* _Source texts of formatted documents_
# # #
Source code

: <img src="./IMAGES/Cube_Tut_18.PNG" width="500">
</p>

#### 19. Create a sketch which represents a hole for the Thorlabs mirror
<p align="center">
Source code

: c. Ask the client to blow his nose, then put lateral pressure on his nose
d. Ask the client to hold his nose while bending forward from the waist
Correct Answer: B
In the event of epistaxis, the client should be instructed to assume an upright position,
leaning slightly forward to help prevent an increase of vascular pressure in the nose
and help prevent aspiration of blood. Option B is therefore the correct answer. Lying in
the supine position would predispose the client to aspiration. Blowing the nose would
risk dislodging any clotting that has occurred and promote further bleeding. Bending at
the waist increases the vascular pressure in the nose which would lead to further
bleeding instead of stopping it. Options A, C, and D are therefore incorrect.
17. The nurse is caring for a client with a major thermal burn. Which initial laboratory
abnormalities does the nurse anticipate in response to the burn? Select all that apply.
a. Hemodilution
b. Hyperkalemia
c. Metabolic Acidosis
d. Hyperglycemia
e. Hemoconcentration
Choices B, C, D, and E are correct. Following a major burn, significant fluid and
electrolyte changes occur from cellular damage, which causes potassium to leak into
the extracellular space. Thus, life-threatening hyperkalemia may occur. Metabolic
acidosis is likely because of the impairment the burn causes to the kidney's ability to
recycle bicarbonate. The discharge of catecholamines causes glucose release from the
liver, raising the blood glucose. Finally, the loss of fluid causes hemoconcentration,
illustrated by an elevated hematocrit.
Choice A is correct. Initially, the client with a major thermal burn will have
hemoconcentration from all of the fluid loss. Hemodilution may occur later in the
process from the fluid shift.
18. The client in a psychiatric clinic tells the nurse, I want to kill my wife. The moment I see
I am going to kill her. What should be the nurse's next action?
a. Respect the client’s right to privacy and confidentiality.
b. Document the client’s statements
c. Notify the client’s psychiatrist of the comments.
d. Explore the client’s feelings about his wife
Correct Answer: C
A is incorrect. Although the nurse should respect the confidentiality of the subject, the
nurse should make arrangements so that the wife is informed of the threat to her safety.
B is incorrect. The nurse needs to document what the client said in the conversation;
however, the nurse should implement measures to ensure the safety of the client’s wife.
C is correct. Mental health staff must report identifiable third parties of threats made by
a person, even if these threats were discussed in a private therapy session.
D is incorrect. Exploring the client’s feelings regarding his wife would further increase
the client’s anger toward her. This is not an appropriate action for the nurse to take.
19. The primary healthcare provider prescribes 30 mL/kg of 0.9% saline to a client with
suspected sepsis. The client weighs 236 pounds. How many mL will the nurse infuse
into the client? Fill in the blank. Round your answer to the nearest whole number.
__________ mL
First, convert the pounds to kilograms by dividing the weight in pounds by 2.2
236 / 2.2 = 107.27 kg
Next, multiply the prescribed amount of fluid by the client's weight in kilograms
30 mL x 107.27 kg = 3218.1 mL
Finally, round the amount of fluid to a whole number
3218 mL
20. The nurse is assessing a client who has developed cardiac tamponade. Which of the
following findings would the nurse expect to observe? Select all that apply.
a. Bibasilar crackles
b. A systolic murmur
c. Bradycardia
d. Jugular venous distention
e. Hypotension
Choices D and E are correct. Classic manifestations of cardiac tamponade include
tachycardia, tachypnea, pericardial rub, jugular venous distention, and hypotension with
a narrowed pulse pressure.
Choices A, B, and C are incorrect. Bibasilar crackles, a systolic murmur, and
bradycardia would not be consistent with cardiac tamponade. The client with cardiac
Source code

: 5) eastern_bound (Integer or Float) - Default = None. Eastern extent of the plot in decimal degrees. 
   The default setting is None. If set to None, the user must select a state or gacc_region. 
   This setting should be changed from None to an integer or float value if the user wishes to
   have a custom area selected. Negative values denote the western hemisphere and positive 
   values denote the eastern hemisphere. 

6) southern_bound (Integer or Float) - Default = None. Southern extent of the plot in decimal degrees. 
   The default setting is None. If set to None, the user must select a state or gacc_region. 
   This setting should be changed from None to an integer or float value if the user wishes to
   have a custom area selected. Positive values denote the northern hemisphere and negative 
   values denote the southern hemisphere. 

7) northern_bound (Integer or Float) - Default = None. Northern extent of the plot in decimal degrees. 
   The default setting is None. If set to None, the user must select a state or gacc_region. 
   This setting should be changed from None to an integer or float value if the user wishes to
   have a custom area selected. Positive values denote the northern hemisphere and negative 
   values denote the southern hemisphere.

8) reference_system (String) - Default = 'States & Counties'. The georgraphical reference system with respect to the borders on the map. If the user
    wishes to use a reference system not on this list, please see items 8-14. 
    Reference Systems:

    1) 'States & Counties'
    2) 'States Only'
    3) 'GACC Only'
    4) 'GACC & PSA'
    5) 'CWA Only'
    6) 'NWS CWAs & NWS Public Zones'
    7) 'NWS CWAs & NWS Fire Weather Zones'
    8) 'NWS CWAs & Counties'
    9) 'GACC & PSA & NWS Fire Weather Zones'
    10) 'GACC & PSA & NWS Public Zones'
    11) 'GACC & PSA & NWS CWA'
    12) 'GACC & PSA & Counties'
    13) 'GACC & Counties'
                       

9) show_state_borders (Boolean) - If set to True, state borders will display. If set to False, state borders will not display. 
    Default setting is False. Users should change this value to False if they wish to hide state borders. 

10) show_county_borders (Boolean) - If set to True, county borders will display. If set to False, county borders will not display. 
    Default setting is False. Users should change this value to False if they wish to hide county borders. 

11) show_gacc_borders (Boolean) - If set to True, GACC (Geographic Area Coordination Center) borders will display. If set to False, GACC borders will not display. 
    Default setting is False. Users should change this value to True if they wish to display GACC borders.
# # #
* _What you should do_
Set every record down again, exactly as given.

* _Answer space_
Source code

: <img src="./IMAGES/Cube_Tut_18.PNG" width="500">
</p>

#### 19. Create a sketch which represents a hole for the Thorlabs mirror
<p align="center">
Source code

: c. Ask the client to blow his nose, then put lateral pressure on his nose
d. Ask the client to hold his nose while bending forward from the waist
Correct Answer: B
In the event of epistaxis, the client should be instructed to assume an upright position,
leaning slightly forward to help prevent an increase of vascular pressure in the nose
and help prevent aspiration of blood. Option B is therefore the correct answer. Lying in
the supine position would predispose the client to aspiration. Blowing the nose would
risk dislodging any clotting that has occurred and promote further bleeding. Bending at
the waist increases the vascular pressure in the nose which would lead to further
bleeding instead of stopping it. Options A, C, and D are therefore incorrect.
17. The nurse is caring for a client with a major thermal burn. Which initial laboratory
abnormalities does the nurse anticipate in response to the burn? Select all that apply.
a. Hemodilution
b. Hyperkalemia
c. Metabolic Acidosis
d. Hyperglycemia
e. Hemoconcentration
Choices B, C, D, and E are correct. Following a major burn, significant fluid and
electrolyte changes occur from cellular damage, which causes potassium to leak into
the extracellular space. Thus, life-threatening hyperkalemia may occur. Metabolic
acidosis is likely because of the impairment the burn causes to the kidney's ability to
recycle bicarbonate. The discharge of catecholamines causes glucose release from the
liver, raising the blood glucose. Finally, the loss of fluid causes hemoconcentration,
illustrated by an elevated hematocrit.
Choice A is correct. Initially, the client with a major thermal burn will have
hemoconcentration from all of the fluid loss. Hemodilution may occur later in the
process from the fluid shift.
18. The client in a psychiatric clinic tells the nurse, I want to kill my wife. The moment I see
I am going to kill her. What should be the nurse's next action?
a. Respect the client’s right to privacy and confidentiality.
b. Document the client’s statements
c. Notify the client’s psychiatrist of the comments.
d. Explore the client’s feelings about his wife
Correct Answer: C
A is incorrect. Although the nurse should respect the confidentiality of the subject, the
nurse should make arrangements so that the wife is informed of the threat to her safety.
B is incorrect. The nurse needs to document what the client said in the conversation;
however, the nurse should implement measures to ensure the safety of the client’s wife.
C is correct. Mental health staff must report identifiable third parties of threats made by
a person, even if these threats were discussed in a private therapy session.
D is incorrect. Exploring the client’s feelings regarding his wife would further increase
the client’s anger toward her. This is not an appropriate action for the nurse to take.
19. The primary healthcare provider prescribes 30 mL/kg of 0.9% saline to a client with
suspected sepsis. The client weighs 236 pounds. How many mL will the nurse infuse
into the client? Fill in the blank. Round your answer to the nearest whole number.
__________ mL
First, convert the pounds to kilograms by dividing the weight in pounds by 2.2
236 / 2.2 = 107.27 kg
Next, multiply the prescribed amount of fluid by the client's weight in kilograms
30 mL x 107.27 kg = 3218.1 mL
Finally, round the amount of fluid to a whole number
3218 mL
20. The nurse is assessing a client who has developed cardiac tamponade. Which of the
following findings would the nurse expect to observe? Select all that apply.
a. Bibasilar crackles
b. A systolic murmur
c. Bradycardia
d. Jugular venous distention
e. Hypotension
Choices D and E are correct. Classic manifestations of cardiac tamponade include
tachycardia, tachypnea, pericardial rub, jugular venous distention, and hypotension with
a narrowed pulse pressure.
Choices A, B, and C are incorrect. Bibasilar crackles, a systolic murmur, and
bradycardia would not be consistent with cardiac tamponade. The client with cardiac
Source code

: 5) eastern_bound (Integer or Float) - Default = None. Eastern extent of the plot in decimal degrees. 
   The default setting is None. If set to None, the user must select a state or gacc_region. 
   This setting should be changed from None to an integer or float value if the user wishes to
   have a custom area selected. Negative values denote the western hemisphere and positive 
   values denote the eastern hemisphere. 

6) southern_bound (Integer or Float) - Default = None. Southern extent of the plot in decimal degrees. 
   The default setting is None. If set to None, the user must select a state or gacc_region. 
   This setting should be changed from None to an integer or float value if the user wishes to
   have a custom area selected. Positive values denote the northern hemisphere and negative 
   values denote the southern hemisphere. 

7) northern_bound (Integer or Float) - Default = None. Northern extent of the plot in decimal degrees. 
   The default setting is None. If set to None, the user must select a state or gacc_region. 
   This setting should be changed from None to an integer or float value if the user wishes to
   have a custom area selected. Positive values denote the northern hemisphere and negative 
   values denote the southern hemisphere.

8) reference_system (String) - Default = 'States & Counties'. The georgraphical reference system with respect to the borders on the map. If the user
    wishes to use a reference system not on this list, please see items 8-14. 
    Reference Systems:

    1) 'States & Counties'
    2) 'States Only'
    3) 'GACC Only'
    4) 'GACC & PSA'
    5) 'CWA Only'
    6) 'NWS CWAs & NWS Public Zones'
    7) 'NWS CWAs & NWS Fire Weather Zones'
    8) 'NWS CWAs & Counties'
    9) 'GACC & PSA & NWS Fire Weather Zones'
    10) 'GACC & PSA & NWS Public Zones'
    11) 'GACC & PSA & NWS CWA'
    12) 'GACC & PSA & Counties'
    13) 'GACC & Counties'
                       

9) show_state_borders (Boolean) - If set to True, state borders will display. If set to False, state borders will not display. 
    Default setting is False. Users should change this value to False if they wish to hide state borders. 

10) show_county_borders (Boolean) - If set to True, county borders will display. If set to False, county borders will not display. 
    Default setting is False. Users should change this value to False if they wish to hide county borders. 

11) show_gacc_borders (Boolean) - If set to True, GACC (Geographic Area Coordination Center) borders will display. If set to False, GACC borders will not display. 
    Default setting is False. Users should change this value to True if they wish to display GACC borders.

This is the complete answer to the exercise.